Ирена — дочь каменщика Ольшинского. Его семья из шести человек живет на улице Святой Катерины в доме пана Бернась.
Отец Ирены редко находил работу по специальности и брался за любое дело, лишь бы прокормить семью. Он был мастером на все руки: и дом построит, и печь сложит, и трубы сварит, и даже рукавицы для ребятишек свяжет. Летом жилось легче — ловили рыбу в окрестных озерах, собирали щавель, ягоды, грибы. Хуже было зимой. От голода иногда спасали неожиданные морозы: в стужу в городе лопались водопроводные трубы, и Ольшинскому удавалось заработать несколько злотых на их ремонте.

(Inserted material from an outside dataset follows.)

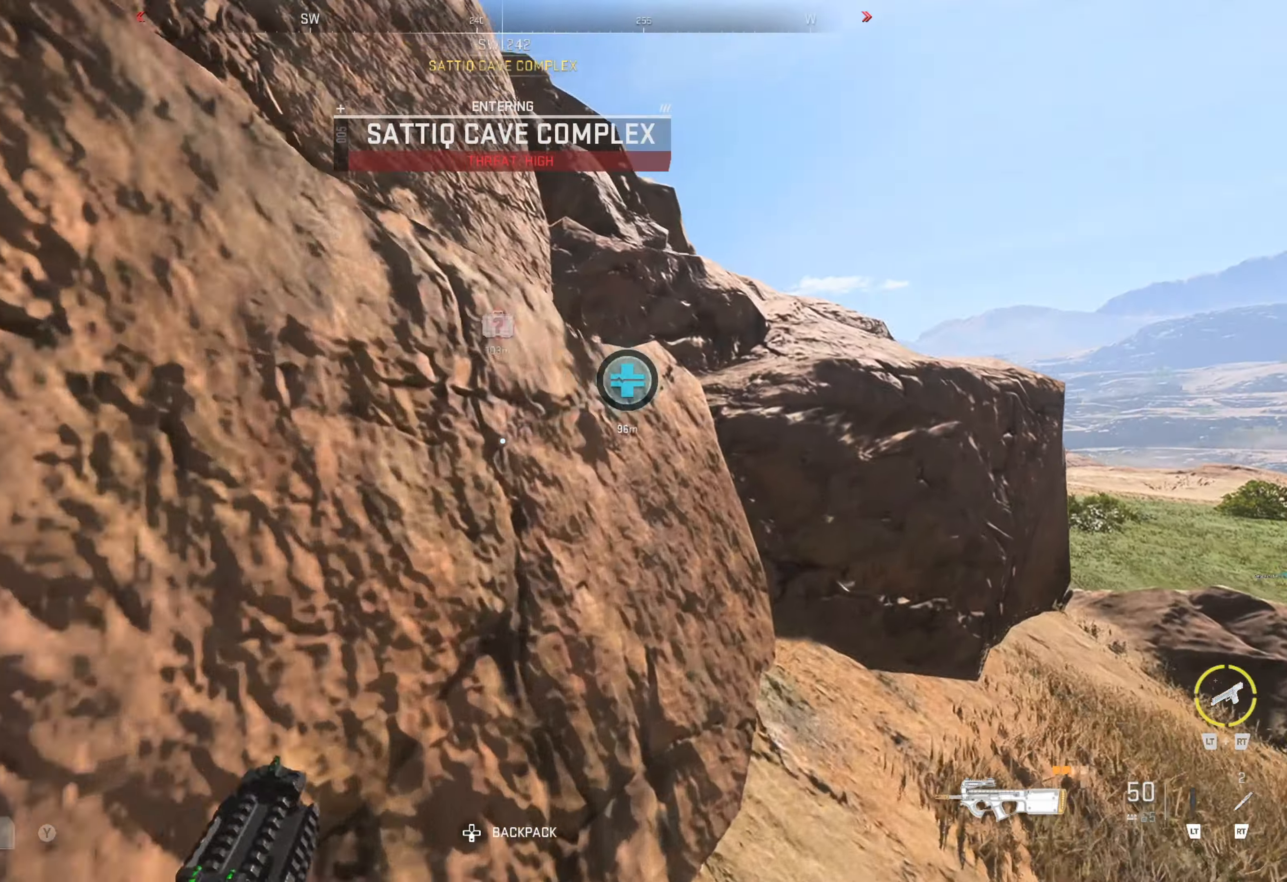
{"buttons": ["A"], "left_stick": "up", "right_stick": "center", "events": [[100, "left_stick", "up-right"], [100, "right_stick", "right"], [250, "right_stick", "center"], [300, "left_stick", "up"], [467, "A", "down"]]}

Зима 1937 года была особенно трудной. В ожидании случайного заработка пан Ольшинский вместе с другими безработными целыми днями простаивал около ратуши. Ирена приносила отцу в большом термосе горячий кофе — мать варила его из поджаренного на сковороде жита. Ольшинский угощал им товарищей, а потом, забыв отослать Ирену домой, засунув руки в карманы залатанного на локтях пальто, ругал местное начальство, а заодно президента Мостицкого, охотившегося, если верить газетам, в то время с маршалом Герингом в Беловежской пуще.
Ирена недоумевала. В школе она разучивала о пане президенте и о недавно умершем дедушке Пилсудском столько хороших стихов! Учителя говорили, что это самые умные, самые справедливые люди в Польше. А отец их ругает…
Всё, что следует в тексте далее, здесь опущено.